On Sunday, 12 January, which was not a business day, the Chinese Securities Regulatory Commission (CSRC) issued an urgent circular overnight entitled “Measures to strengthen monitoring of IPOs”. The surprise announcement caused the few IPOs that were scheduled to announce their offer prices on 13 January to put off their listing for the time being. After suspending IPOs for more than a year, China lifted its halt order early this year. All of a sudden, there is a glut of IPOs, and speculators are also prepared for a field day.
The move by the CSRC has halted the IPO of some new shares. The good thing that came out of this is the temporary respite from new shares fighting for capital, and that would allow sufficient funds to get circulated in the stock market. The bad thing is, in the absence of IPOs to punt on, investors are now weary about channelling their money out of banks and into existing shares that are already being traded in the stock market. Without speculators, the stock market will become stagnant and even slip ever so gently.
It has been more than a year since the CSRC suspended IPOs, but there has been no improvement in the Chinese stock market and the Shanghai Composite Index is even sliding slowly. It is not due to a lack of funds in the market, but rather the absence of targets for speculators to pounce on.

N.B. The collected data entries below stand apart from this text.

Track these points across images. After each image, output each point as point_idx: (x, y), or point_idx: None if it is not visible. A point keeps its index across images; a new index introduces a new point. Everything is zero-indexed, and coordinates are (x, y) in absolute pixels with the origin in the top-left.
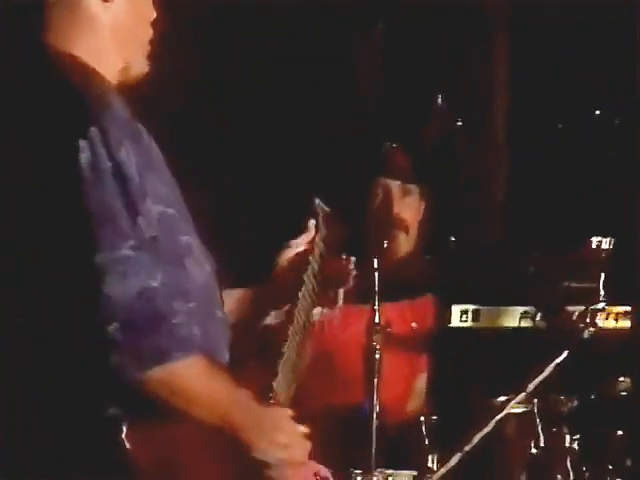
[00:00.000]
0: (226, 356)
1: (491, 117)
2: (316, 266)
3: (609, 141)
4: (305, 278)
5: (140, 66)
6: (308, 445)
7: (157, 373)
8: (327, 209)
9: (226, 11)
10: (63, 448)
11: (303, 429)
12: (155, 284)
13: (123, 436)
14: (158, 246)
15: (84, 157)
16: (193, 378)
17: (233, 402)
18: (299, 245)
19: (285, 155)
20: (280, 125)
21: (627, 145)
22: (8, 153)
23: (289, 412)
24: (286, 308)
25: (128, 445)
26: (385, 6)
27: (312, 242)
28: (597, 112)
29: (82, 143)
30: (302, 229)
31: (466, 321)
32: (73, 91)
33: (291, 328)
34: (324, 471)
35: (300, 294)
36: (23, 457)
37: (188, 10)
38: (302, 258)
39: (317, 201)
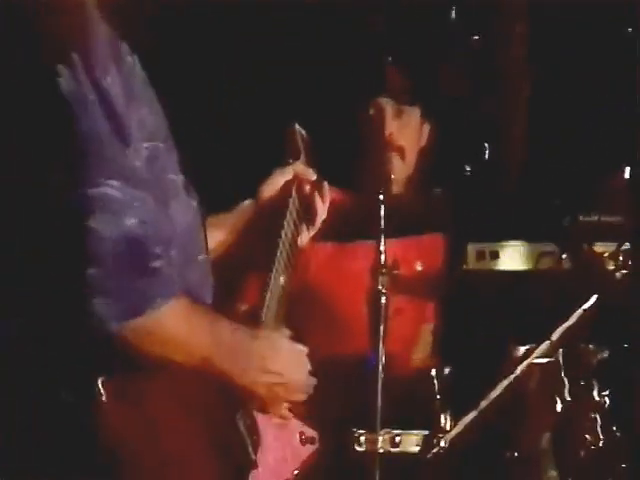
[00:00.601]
0: (208, 301)
1: (512, 31)
2: (297, 196)
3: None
4: (288, 211)
5: None
6: (307, 366)
7: (140, 321)
8: (305, 134)
9: None
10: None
11: (302, 348)
12: (141, 225)
13: (101, 391)
14: (145, 185)
15: (65, 85)
16: (174, 321)
17: (215, 336)
18: (283, 174)
19: (269, 76)
20: (266, 44)
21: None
22: None
23: (285, 332)
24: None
25: (105, 399)
26: None
27: (295, 171)
28: (630, 30)
29: (62, 70)
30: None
31: (483, 262)
32: (47, 10)
33: (275, 262)
34: (310, 431)
35: (283, 228)
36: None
37: None
38: (286, 188)
39: (296, 126)
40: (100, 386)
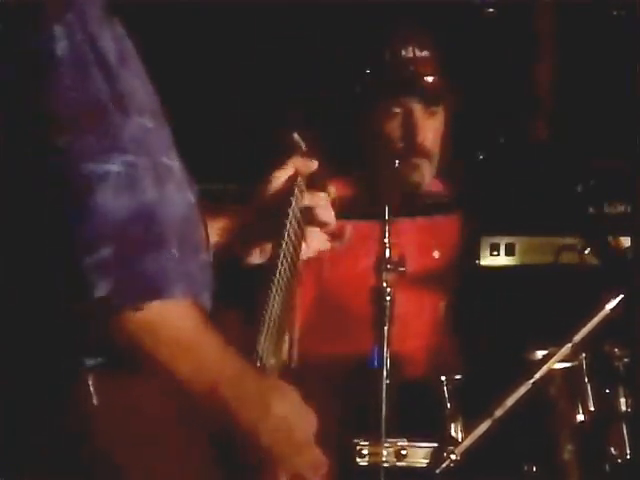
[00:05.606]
0: (208, 306)
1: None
2: (300, 198)
3: None
4: (290, 212)
5: None
6: (314, 427)
7: (144, 314)
8: (304, 145)
9: None
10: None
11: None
12: (150, 202)
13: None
14: (143, 161)
15: (61, 46)
16: (182, 327)
17: (225, 365)
18: (284, 170)
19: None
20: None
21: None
22: None
23: (293, 391)
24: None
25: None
26: None
27: (295, 165)
28: None
29: (58, 29)
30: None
31: (498, 257)
32: None
33: (275, 276)
34: None
35: (285, 230)
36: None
37: None
38: (287, 189)
39: (295, 136)
40: (90, 385)
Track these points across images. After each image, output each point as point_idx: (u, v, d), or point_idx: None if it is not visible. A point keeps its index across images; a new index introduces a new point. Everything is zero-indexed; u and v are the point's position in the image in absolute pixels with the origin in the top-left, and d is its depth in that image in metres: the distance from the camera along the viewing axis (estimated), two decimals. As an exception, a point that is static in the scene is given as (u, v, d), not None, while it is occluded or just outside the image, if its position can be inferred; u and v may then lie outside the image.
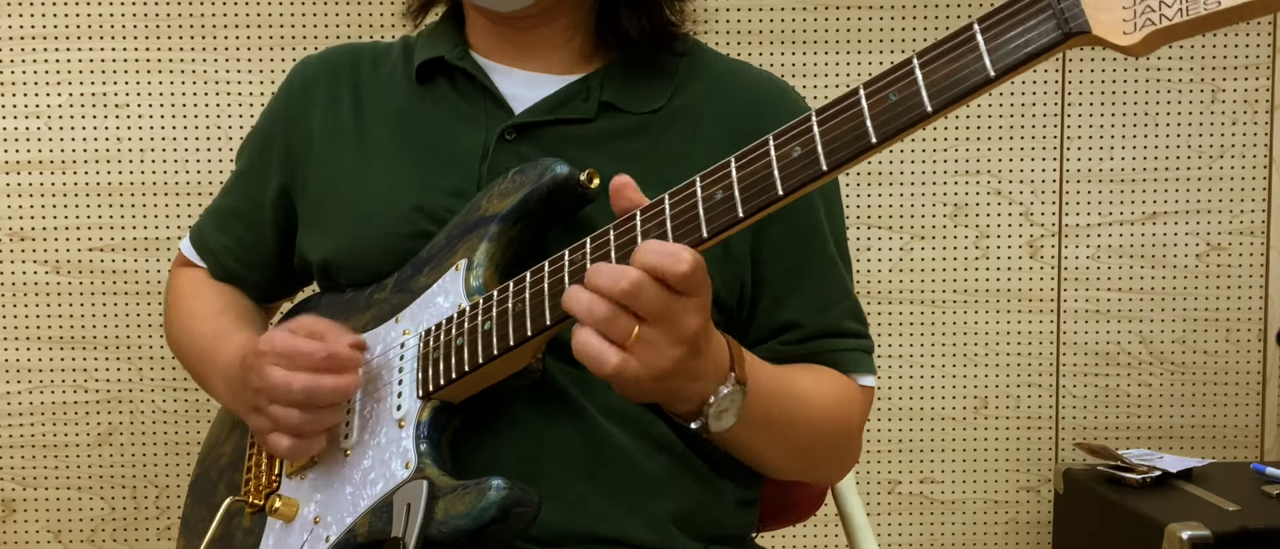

Since existing shares do not offer up much incentives, both investors and speculators have given up on the market, leaving it to the more foolhardy. Only when new shares that attract big players to speculate on are allowed to be listed, which will in turn attract other speculators, can the stock market regain its verve.
The Third Plenum of the 18th CPC Congress will indeed introduce many positive impetus to the stock market, but due to the large number of parties with vested interests, the reformation will also face substantial resistance. For example, the Third Plenum calls for the separation of government from enterprises, yet many Communist Party cadres are wearing two hats concurrently – one as Party Secretary, the other as General Manager.
Amidst Chinese President Xi Jinping’s fight against corruption, the luxury goods business in China will definitely be hit hard. In 2014, its impact will only intensify further. Today, the size and number of outbound investment delegations from the various provinces and cities have dropped drastically; gone are the hay days of such groups booking dozens of suites in five-star hotels. Gone also from the wrists of cadres are luxury watches. Therefore, now is not the time to go bargain-hunting for high-end consumer goods stocks.
Short of a collapse of the US stock market, I believe the current bulwark stocks of the Hong Kong market will continue to dominate. Chances of higher short-term interest rates are not high, which could be the best favourable factor in 2014.
Singapore’s Oversea-Chinese Banking Corporation looks set to acquire Wing Hang Bank, and rumours in the market have it that the bid price is not very high. This time round, there is no news of any Chinese-backed banks competing in the bid. In the past, when Singapore’s DBS Bank acquired Dao Heng Bank at a very high price-to-book value ratio (PB), it was because Dao Heng is a medium sized bank. Buying a bank of this size would help DBS gain a foothold in Hong Kong. Today, the DBS sign can be seen all over Hong Kong. By comparison, Wing Hang Bank is a small bank, so expectedly it would not command a high PB value.